### TASK DESCRIPTION
Go through the material and return every line that contains the string "round".

- - - - - - -

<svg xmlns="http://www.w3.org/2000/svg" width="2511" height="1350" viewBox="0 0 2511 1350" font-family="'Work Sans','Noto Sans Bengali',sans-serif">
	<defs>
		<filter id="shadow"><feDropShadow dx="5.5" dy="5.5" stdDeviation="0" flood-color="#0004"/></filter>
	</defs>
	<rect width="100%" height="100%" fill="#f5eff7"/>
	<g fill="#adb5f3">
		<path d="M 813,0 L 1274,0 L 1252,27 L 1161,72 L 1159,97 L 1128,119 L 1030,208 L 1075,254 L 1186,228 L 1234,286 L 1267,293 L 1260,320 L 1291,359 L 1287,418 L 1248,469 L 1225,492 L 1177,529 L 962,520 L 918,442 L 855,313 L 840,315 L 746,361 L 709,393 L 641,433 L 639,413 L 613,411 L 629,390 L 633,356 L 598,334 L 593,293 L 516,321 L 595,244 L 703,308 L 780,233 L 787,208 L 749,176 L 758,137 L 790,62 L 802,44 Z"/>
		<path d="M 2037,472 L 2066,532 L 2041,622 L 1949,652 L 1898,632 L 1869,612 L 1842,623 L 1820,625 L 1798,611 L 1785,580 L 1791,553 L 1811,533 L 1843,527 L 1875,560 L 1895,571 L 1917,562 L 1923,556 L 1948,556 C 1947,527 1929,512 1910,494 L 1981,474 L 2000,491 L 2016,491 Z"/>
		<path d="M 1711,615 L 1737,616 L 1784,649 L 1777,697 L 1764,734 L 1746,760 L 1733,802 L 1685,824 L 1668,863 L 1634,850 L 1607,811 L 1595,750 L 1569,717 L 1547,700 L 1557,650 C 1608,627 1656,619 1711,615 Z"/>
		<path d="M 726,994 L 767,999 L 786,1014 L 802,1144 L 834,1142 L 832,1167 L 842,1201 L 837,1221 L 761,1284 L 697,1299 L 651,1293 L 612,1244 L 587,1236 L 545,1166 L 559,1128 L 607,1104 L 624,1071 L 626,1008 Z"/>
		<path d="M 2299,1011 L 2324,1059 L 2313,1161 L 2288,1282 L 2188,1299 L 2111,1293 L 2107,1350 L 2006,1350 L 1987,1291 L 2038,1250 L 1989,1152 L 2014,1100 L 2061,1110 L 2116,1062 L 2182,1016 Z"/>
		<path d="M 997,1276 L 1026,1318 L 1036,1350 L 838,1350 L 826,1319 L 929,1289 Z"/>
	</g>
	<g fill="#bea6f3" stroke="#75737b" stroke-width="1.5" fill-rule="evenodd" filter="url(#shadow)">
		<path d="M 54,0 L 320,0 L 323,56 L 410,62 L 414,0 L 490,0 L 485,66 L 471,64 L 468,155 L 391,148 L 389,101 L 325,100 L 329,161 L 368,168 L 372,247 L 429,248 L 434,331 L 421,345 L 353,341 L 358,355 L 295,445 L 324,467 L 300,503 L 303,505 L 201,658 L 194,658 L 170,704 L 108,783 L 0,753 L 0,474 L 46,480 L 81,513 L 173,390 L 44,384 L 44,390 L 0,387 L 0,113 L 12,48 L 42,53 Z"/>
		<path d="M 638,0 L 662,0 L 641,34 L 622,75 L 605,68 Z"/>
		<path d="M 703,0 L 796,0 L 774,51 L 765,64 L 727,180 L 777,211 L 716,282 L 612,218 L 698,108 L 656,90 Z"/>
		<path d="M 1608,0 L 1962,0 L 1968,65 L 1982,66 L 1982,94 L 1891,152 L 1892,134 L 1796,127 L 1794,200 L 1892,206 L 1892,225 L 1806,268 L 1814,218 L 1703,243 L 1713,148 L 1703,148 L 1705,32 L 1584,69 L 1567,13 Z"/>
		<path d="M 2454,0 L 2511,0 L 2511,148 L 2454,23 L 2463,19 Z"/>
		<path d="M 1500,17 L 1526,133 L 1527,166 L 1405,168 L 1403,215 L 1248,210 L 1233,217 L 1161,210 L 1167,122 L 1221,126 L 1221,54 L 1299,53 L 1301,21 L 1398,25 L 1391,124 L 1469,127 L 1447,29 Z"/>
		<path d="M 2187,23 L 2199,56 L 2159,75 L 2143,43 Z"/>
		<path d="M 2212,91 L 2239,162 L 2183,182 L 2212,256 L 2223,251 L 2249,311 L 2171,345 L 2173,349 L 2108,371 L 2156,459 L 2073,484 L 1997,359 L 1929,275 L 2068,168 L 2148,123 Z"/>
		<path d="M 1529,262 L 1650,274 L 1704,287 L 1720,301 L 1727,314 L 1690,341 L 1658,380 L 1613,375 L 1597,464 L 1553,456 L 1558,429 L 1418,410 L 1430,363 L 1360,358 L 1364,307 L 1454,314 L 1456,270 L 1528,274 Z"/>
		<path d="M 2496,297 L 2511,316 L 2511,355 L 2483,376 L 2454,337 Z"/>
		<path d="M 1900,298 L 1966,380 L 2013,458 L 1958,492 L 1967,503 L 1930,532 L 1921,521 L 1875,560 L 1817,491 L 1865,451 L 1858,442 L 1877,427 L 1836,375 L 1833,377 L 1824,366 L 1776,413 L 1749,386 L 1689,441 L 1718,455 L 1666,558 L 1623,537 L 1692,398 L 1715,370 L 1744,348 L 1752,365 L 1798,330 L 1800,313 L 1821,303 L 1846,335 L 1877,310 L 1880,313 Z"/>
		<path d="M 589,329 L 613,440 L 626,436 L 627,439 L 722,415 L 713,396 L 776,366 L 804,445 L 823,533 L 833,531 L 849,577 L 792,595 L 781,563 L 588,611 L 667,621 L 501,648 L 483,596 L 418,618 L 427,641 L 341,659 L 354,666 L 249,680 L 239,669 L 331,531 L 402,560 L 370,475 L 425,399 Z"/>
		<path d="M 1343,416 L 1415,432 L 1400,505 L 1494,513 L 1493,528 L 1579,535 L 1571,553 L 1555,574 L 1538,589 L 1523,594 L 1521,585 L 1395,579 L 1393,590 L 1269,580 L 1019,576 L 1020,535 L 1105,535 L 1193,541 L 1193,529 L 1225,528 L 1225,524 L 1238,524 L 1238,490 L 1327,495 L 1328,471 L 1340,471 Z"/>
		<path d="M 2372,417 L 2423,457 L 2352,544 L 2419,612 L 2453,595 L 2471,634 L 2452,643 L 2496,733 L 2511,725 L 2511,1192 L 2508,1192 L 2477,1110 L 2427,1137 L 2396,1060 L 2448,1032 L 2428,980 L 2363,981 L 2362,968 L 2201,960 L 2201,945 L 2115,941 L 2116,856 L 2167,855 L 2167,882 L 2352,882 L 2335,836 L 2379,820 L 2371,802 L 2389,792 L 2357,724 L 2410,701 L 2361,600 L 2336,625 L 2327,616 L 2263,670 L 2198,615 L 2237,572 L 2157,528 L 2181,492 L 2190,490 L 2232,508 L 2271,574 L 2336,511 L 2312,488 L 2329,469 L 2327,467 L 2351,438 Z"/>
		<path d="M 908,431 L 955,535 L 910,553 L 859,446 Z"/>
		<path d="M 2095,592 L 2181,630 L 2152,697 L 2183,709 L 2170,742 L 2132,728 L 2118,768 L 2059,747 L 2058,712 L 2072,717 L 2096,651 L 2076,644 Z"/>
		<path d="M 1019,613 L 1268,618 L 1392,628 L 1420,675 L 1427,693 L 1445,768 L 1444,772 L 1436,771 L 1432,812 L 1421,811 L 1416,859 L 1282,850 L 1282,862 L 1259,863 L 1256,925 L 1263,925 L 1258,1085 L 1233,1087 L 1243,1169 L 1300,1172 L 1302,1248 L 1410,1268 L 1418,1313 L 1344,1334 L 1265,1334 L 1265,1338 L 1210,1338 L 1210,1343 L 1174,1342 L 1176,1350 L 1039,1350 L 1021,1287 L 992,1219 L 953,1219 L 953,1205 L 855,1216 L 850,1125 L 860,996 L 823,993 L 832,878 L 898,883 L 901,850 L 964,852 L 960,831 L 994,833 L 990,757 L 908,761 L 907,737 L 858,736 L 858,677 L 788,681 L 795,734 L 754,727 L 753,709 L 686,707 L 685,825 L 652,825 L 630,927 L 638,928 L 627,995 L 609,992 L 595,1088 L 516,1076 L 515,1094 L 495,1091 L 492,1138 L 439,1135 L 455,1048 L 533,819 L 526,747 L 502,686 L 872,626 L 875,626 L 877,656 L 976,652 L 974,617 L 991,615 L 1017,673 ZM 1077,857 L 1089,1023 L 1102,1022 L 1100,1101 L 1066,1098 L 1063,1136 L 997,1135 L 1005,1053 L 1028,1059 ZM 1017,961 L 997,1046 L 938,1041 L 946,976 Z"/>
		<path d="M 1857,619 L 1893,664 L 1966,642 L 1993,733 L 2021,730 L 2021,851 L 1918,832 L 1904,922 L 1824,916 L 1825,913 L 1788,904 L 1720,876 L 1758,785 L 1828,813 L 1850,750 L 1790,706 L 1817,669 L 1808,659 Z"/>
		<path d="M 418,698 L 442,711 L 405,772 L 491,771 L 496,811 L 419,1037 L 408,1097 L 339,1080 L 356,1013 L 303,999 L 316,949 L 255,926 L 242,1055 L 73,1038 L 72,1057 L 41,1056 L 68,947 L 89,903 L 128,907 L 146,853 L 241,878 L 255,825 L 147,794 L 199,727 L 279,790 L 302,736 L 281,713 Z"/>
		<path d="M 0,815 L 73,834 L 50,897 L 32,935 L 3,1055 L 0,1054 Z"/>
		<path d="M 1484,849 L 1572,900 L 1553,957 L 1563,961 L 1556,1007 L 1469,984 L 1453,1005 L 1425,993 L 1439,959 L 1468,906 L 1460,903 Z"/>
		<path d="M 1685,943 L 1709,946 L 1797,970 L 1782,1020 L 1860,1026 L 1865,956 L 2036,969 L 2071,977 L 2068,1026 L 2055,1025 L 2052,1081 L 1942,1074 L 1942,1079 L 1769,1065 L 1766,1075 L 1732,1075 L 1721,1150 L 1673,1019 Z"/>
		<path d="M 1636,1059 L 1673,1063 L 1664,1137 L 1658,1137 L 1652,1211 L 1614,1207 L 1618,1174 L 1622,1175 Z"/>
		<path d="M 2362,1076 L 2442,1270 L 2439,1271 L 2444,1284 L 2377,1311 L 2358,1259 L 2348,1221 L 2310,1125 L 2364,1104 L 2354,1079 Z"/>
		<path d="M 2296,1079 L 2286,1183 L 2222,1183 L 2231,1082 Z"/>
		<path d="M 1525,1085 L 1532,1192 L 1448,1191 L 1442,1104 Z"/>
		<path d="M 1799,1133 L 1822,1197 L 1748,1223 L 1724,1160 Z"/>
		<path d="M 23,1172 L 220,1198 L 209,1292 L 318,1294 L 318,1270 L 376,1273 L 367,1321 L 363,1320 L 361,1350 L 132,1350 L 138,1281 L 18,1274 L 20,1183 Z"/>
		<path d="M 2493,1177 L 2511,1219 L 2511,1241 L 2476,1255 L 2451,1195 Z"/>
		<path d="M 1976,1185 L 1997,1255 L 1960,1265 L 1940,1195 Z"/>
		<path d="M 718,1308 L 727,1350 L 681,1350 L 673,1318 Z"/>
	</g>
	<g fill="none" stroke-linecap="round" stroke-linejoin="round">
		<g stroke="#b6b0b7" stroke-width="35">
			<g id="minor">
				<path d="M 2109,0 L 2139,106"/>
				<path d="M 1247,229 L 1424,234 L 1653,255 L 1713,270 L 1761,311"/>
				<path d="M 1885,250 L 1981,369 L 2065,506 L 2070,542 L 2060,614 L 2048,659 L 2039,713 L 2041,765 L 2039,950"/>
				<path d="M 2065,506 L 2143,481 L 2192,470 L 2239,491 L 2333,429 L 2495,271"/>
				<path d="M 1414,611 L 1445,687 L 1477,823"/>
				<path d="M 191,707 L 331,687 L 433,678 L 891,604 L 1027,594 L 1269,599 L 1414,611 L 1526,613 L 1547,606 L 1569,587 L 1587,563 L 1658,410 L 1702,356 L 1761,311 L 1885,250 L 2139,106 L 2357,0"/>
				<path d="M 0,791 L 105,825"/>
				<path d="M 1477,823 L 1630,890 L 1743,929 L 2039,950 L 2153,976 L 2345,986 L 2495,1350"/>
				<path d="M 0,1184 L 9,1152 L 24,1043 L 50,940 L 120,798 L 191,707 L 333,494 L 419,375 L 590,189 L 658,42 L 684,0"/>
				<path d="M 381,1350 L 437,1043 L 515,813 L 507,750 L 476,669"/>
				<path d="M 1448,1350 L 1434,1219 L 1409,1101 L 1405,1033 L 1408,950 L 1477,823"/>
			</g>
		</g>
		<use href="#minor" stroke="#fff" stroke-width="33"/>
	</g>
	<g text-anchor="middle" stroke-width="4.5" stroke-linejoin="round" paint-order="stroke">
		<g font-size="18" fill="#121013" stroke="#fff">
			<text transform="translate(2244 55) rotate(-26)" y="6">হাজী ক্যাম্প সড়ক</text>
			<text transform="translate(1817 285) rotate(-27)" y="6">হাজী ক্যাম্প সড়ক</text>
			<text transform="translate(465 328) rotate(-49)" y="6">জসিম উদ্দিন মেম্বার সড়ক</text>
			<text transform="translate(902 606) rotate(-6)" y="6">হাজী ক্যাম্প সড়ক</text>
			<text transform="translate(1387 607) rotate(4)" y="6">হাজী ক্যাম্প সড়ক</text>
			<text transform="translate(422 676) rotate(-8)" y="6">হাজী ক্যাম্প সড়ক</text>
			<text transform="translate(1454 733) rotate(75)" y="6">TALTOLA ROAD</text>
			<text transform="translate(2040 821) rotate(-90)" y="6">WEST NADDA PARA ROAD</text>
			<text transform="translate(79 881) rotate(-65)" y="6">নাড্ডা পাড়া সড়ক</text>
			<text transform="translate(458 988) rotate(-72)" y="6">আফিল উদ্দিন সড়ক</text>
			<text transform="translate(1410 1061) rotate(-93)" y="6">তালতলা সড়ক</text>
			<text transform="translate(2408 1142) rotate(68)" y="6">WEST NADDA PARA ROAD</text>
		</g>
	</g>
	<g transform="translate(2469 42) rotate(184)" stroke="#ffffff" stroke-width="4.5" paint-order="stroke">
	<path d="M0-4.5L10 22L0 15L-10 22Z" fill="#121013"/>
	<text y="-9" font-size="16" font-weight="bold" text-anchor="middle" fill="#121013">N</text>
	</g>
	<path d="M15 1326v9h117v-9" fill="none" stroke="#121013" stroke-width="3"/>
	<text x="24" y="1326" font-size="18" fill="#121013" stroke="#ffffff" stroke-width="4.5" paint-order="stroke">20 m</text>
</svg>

- - - - - - -

### ANSWER BOX
	<g fill="none" stroke-linecap="round" stroke-linejoin="round">
	<g text-anchor="middle" stroke-width="4.5" stroke-linejoin="round" paint-order="stroke">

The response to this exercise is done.